# Help me shop for my betta!



## Eolith (Aug 4, 2009)

Not every day someone asks you to help them spend their money, huh? :-D

I'm looking into getting my first betta, and I want to make sure I do things right... but I am on a limited budget so if we could stay below $150-$200 that would be dandy (less is more). I wanted to see what y'all thought of a petco kit I've found. It comes with some sort of filtration, but I'm not sure if it's adequate or even overkill for my future betta boy's needs. I don't think it comes with a heater either, so I'll need advice on how easily a heater could be added and what heater to get.

My dad and I had a 30 some odd gallon tank of tropical freshwater fish that we ran together when I was younger, so I'm not 100% clueless... but I'm a little rusty.
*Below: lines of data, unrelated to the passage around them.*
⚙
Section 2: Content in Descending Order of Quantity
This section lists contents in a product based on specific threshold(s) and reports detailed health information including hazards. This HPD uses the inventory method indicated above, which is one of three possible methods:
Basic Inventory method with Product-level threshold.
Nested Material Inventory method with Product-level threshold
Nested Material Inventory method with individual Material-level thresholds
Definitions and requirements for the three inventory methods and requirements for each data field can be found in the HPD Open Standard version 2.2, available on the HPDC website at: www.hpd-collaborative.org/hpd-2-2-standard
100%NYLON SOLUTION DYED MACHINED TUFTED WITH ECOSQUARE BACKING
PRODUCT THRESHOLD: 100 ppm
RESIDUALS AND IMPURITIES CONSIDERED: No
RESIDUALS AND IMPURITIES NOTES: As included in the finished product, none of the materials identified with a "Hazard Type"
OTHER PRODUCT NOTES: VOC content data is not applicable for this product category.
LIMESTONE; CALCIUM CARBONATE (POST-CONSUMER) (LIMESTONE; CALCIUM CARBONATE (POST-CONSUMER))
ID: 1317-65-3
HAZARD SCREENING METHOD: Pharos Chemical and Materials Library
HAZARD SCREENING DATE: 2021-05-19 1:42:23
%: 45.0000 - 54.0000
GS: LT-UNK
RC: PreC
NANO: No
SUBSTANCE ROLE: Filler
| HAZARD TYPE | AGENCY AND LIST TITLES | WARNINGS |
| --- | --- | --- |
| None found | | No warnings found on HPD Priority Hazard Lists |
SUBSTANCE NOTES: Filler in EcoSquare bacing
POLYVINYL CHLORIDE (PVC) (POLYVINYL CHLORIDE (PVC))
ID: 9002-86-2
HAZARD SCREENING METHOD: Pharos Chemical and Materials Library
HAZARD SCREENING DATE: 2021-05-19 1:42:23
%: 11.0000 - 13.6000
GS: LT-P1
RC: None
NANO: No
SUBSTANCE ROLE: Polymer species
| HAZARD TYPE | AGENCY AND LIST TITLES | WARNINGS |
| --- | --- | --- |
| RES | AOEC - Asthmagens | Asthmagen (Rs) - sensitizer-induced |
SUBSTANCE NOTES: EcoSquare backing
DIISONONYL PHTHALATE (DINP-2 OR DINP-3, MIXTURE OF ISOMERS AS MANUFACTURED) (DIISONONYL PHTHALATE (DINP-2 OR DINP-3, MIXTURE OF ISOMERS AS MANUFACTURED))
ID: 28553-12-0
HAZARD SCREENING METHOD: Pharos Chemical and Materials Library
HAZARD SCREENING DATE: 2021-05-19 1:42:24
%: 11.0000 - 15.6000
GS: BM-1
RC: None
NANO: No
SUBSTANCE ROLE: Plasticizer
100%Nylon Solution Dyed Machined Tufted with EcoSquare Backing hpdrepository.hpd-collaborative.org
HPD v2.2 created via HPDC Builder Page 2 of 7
So here's the tank I've found thus far:
http://www.petco.com/product/12788/...grated-Aquarium-Kit.aspx?CoreCat=FishFC_Tanks


----------



## Vikki81207 (May 27, 2009)

I think that is one of the tanks alot of us betta owners get. I would get it.
So now all you need is
*water conditioner (I would get a big bottle)
*Plants
*gravel/rocks or marbles
*A cave or something to hide in
*Thermometer
*Aquarium salt
*Any meds you would want ahead of time(JFE or ich stuff)
*heater (hydor mini heater)
*& of course your betta!

If I forgot something, I'm pretty sure everyone else will say something.
Good luck when getting your betta


----------



## Eolith (Aug 4, 2009)

The only thing in that list of needed items that really surprises me is the aquarium salt. Bettas like things a little salty? How much?


----------



## Vikki81207 (May 27, 2009)

1/4 teaspoon per gallon. It's more of a treatment/preventive. Some betta owners don't use it. But a lot of use just put that tiny bit in as a preventive to some sicknesses.


----------



## Blue Eternity (Jul 24, 2009)

Haha thats a very large budget! Are you looking for one betta? Because trust me, once you get one, you'll NEED another ;]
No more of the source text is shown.